- Born: Ruth Kestenbaum October 24, 1959 (age 65) London, England
- Occupation: Psychologist
- Known for: Research on selective mutism
- Spouse: Gustavo Perednik
- Children: 5

Academic background
- Alma mater: Hebrew University of Jerusalem
- Thesis: Selective Mutism in Immigrant Families (2002)
- Doctoral advisor: Yoel Elizur

= Ruth Perednik =

Israeli psychologist (born 1959)

Ruth Perednik (née Kestenbaum, רות פרדניק; born 24 October 1959) is an English-born Israeli psychologist, pioneer in the field of selective mutism.

==Biography==

Ruth Perednik was born in London. She graduated from University College London (1983) and the Institute of Education, University of London (1984) and the Hebrew University of Jerusalem (Educational Psychology, 2002).
Her thesis in England was on The Relation Between Mothers’ Attentiveness to Toddlers and Child’s Attachment to Mother and in Israel she completed her thesis on Selective Mutism in Immigrant Families, under the supervision of Prof. Yoel Elizur, with a grant from the Martin and Vivian Levin Center for the Development of the Child and Adolescent.
Ruth Perednik taught at the Lincoln School, and at the Yehuda Halevi Teacher’s Training College, Argentina (1986–1987), where she lectured on Educational Psychology.
She resides in the outskirts of Jerusalem with her husband, Gustavo Perednik; they have five children.

==Expertise==

Ruth Perednik has been specializing in the treatment of children with Selective Mutism and other anxiety disorders over the past 30 years. She has developed a treatment method for Selective Mutism based on cognitive behavioral techniques, in the framework of her work in the Jerusalem Psychological Services in the Jerusalem Municipality.
Perednik heads a treatment clinic for children with Selective Mutism. She lectures and trains parents and therapists in Europe, the Americas and Asia. She has developed a Selective Mutism treatment manual which has been published in English and Chinese. She also published a Hebrew language treatment manual together with Professor Yoel Elitzur, of the Hebrew University.

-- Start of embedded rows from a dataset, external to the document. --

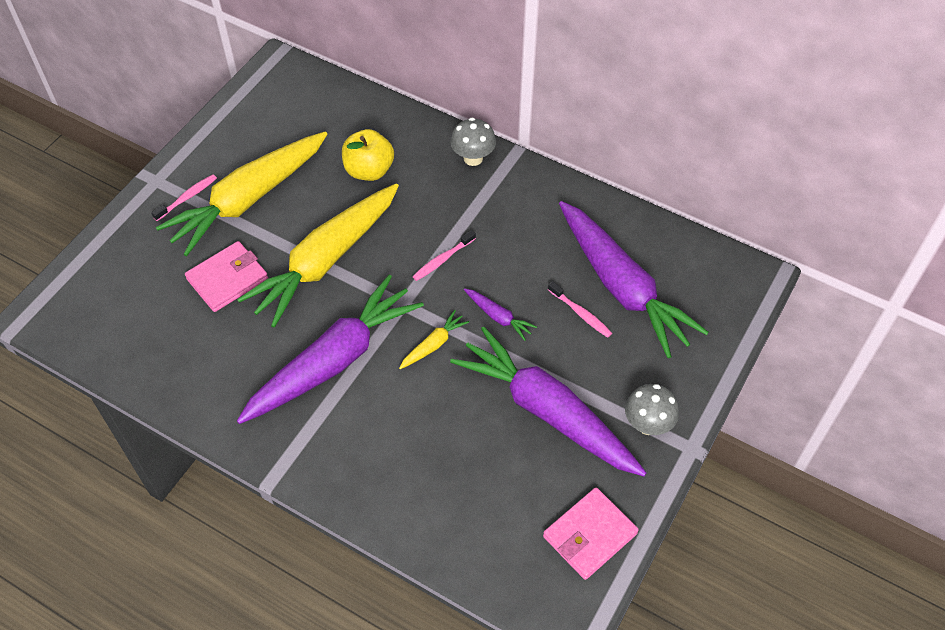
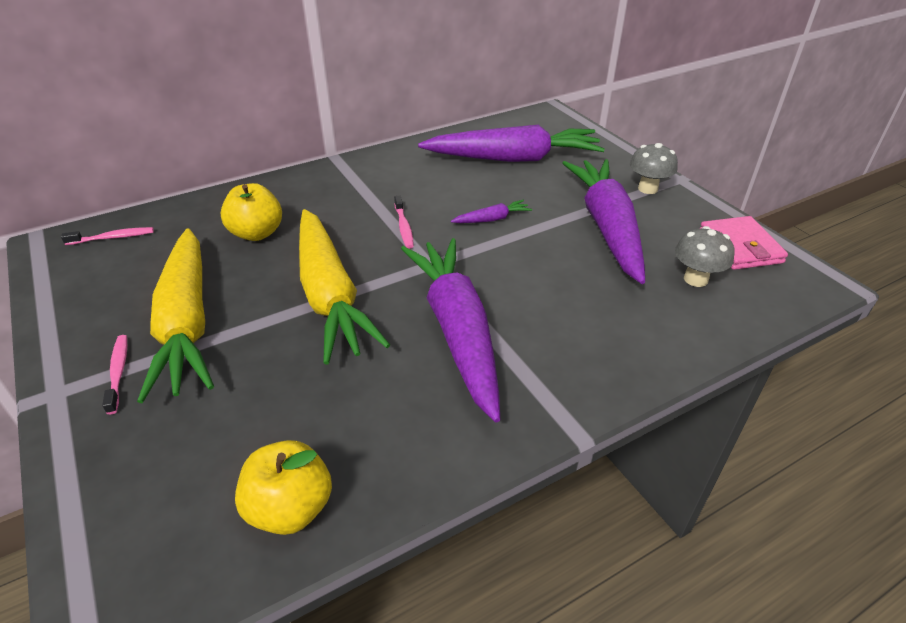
camera: 60 degrees left, 15 degrees down
pink wallet [185,241,268,312] -> none
yellow carrot [399,310,469,369] -> none
grey mushroom [450,118,496,166] -> grey mushroom moved to [675,226,735,287]
purple carrot [450,327,647,476] -> purple carrot turned 105 degrees clockwise [562,159,645,284]
pink toothbrush [548,281,612,338] -> pink toothbrush moved to [61,227,154,245]
none -> yellow apple [235,440,332,535]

The innovative element of Perednik’s treatment method is treating the child or teen in his natural environment (home and school sessions), and not in a clinic setting, since this is where the symptoms of the selective mutism hit hard and must be alleviated. This was considered iconoclastic when Perednik first published her treatment method, yet it has become generally accepted, and is the treatment of choice in several international selective mutism treatment centers. Perednik advocates for accountability of therapists when treating children, so that evidence-based interventions are the treatments of choice, facilitating effective therapy.

==Publications==
- Prevalence and Description of Selective Mutism in Immigrant and Native Families: A Controlled Study Journal of the American Academy of Child & Adolescent Psychiatry, 42 (12): 1451–1459. doi:10.1097/00004583-200312000-00012. PMID 14627880.
- Still Waters Run Deep – The Selective Mutism Treatment Guide: Manuals for Parents, Teachers and Therapists, 2010.